I didn’t vote it down, but those that did voted it down because it is wrong. What you describe here I agree with. (At least I agree with the description of circumstance not necessarily the normative claims or predictions of emotional impact on those in question.) But for all ‘capacity to beat you up’ is highly relevant to status it is not the same thing, even in tribes where primitive status competition mechanisms are in place. Coalitions and rights to getting resources or mates without the tribe expelling you are too important even then.
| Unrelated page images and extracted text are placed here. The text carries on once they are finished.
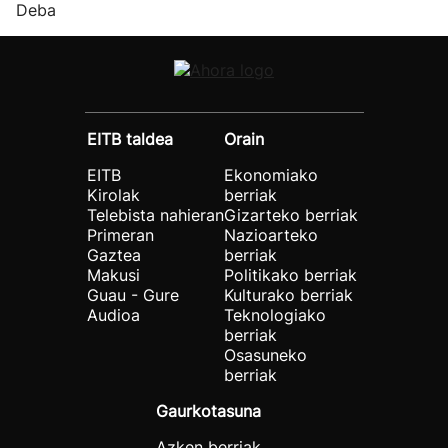
Deba
EITB taldea
Orain
EITB
Ekonomiako
Kirolak
berriak
Telebista nahieran
Gizarteko berriak
Primeran
Nazioarteko
Gaztea
berriak
Makusi
Politikako berriak
Guau - Gure
Kulturako berriak
Audioa
Teknologiako
berriak
Osasuneko
berriak
Gaurkotasuna
Azken berriak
I claim that “capacity to beat you up” is more relevant to status than self-esteem is. To understand the causality here, let’s do some counterfactual surgery on graphs. While you try to modify node A by sitting around for three months trying to raise your self-esteem, I modify node B by hitting the gym and taking boxing lessons for the same time. Then we meet and ascertain which node was more causally relevant!
Of course there’s no need to actually try this experiment because a lot of people have tried it already. For example, I can compare different versions of me at different times, before and after I learned to hold my own in a fight.
Coalitions, mate rights etc. are important, but they have causes too. The ultimate factor that determines your coalition-worthiness or mating-priority is often your projected chance of winning a conflict.